La défunte Hadjia Bintou

Hommage à Hadjia Bintou : Voyage d’une grande dame

 

Il est de coutume au Niger qu’on rende hommage à des personnalités qui nous ont quittés. A cet effet on évoque toutes les qualités du défunt, peut-être non reconnues de leur vivant.

Maman, tu n’as pas été un fonctionnaire de notre prestigieuse administration, tu n’as non plus été ministre, députée ou autre pour qu’on te fasse une oraison funèbre. Mais ce que je sais de tes entrailles et de ton sillage sont sortis nombre de personnalités, des instituteurs, des sous-préfets, des colonels, des députés, des médecins, voire un Président de la République. Dieu merci.

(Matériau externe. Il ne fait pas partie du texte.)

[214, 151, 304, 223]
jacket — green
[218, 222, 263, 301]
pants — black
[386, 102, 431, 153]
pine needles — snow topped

Maman, tu es partie mais il nous reste Charfadine, Khadidja, Haoua, Chanko, Ali, Xavier, Loïc, Aïcha, Zeïdane et tant d’autres… La richesse dans la vie c’est ça, ce n’est pas l’argent. Tu as cultivé en nous la modestie et le sens du travail, le travail bien fait, seul générateur de la richesse humaine.

Tes enfants ont tous réussi et servi utilement le pays. Tu n’es pas leur mère à eux seuls mais à nous tous y compris le Président Bazoum et autres Zeidane ou Feu Amadou Akali, un des fondateurs prestigieux du PNDS…

Ma dernière rencontre avec toi c’était à Zinder en Août dernier.  J’avais quitté chez ma marâtre pour aller chez toi, la route était difficile, heureusement j’étais en 4X4, il me fallait te voir après l’autre maman.

Tu aurais pu demander un goudron, une très grande villa, ton époux Feu Mabrouk était prince du groupement arabe de Boulahardé. Vous avez la richesse, vous avez tout   et vivre dans le plus grand luxe.

Maman, c’est mal vous connaître et mal connaitre aussi Bazoum comme sa femme ou tes autres enfants. La grandeur c’est aussi ça !

La modestie, la simplicité, la discrétion, la générosité ont été de tout temps ton trait de caractère. Dans tout être tu ne voies que l’humain.

Maman, je sais que tu souffrais d’un cancer tenace. Tu as mené une lutte implacable pour rester en vie avec nous. Mais je savais que depuis la mort de ton mari, Tonton Mabrouk, tu ne voulais qu’une chose, le rejoindre dans son paradis éternel. Dieu a accompli ton destin. Nos pleurs, on ne peut les retenir mais c’est la voie royale pour toute créature de Allah, on nait et on finira, c’est le rythme de la vie. Nous avons un passé, un présent qui alimente perpétuellement le passé et le futur est finissant. En dehors du temps c’est l’éternité.

Maman, de là où tu es, je sais que tu m’entends, l’engagement pris auprès de Mabrouk que tu m’as rappelé à Zinder c’est un sacerdoce pour moi, Hadjia Binti.

Hadjia, tu seras notre mère de toujours pour tes enfants, pour moi et mon épouse, ta fille Marie qui passait ses congés à Tchintabaraden alors que Tonton Mabrouk était Sous-préfet.

Hadjia Binti, ce qui va me manquer ce sont tes humours avec Tonton Mabrouk que tu continuais à appeler ‘’Directeur’’ (d’école) alors que tous l’appelaient Commandant pendant qu’il a été nommé Sous-préfet, après une brillante carrière d’enseignant

Maman, le dernier humour de Tonton, quand on était parti avec Amadou Hadari chez Charfadine je lui ai demandé son état de santé. Il m’a dit la sienne ou la tienne ? Je lui ai dit la tienne.  Il m’a répondu Maïna, ma maladie est ‘’ incurable’’. Je lui ai dit Tonton, vous avez découvert un nouveau virus arabe après le Corona ? La réponse de Mabrouk est sans verdict : et il a dit, sa maladie c’est sans remède, c’est l’âge et la vieillesse. PSL, le Prophète Mohamed, lui-même n’est qu’un humain et un envoyé d’Allah. Il est mortel.

Maman, j’ai l’impression que je te vois. Ménagez-moi une petite place là où Dieu t’a accueillie avec Tonton Mabrouk. Et nous sommes tous mortels.

Maman, ce n’est pas un adieu, c’est un simple au revoir. Nous allons te rejoindre tous dans le royaume éternel de Dieu, la vie terrestre ce n’est qu’un épisode qui nous prépare par nos faits et nos gestes et  vous rejoindre là où vous êtes.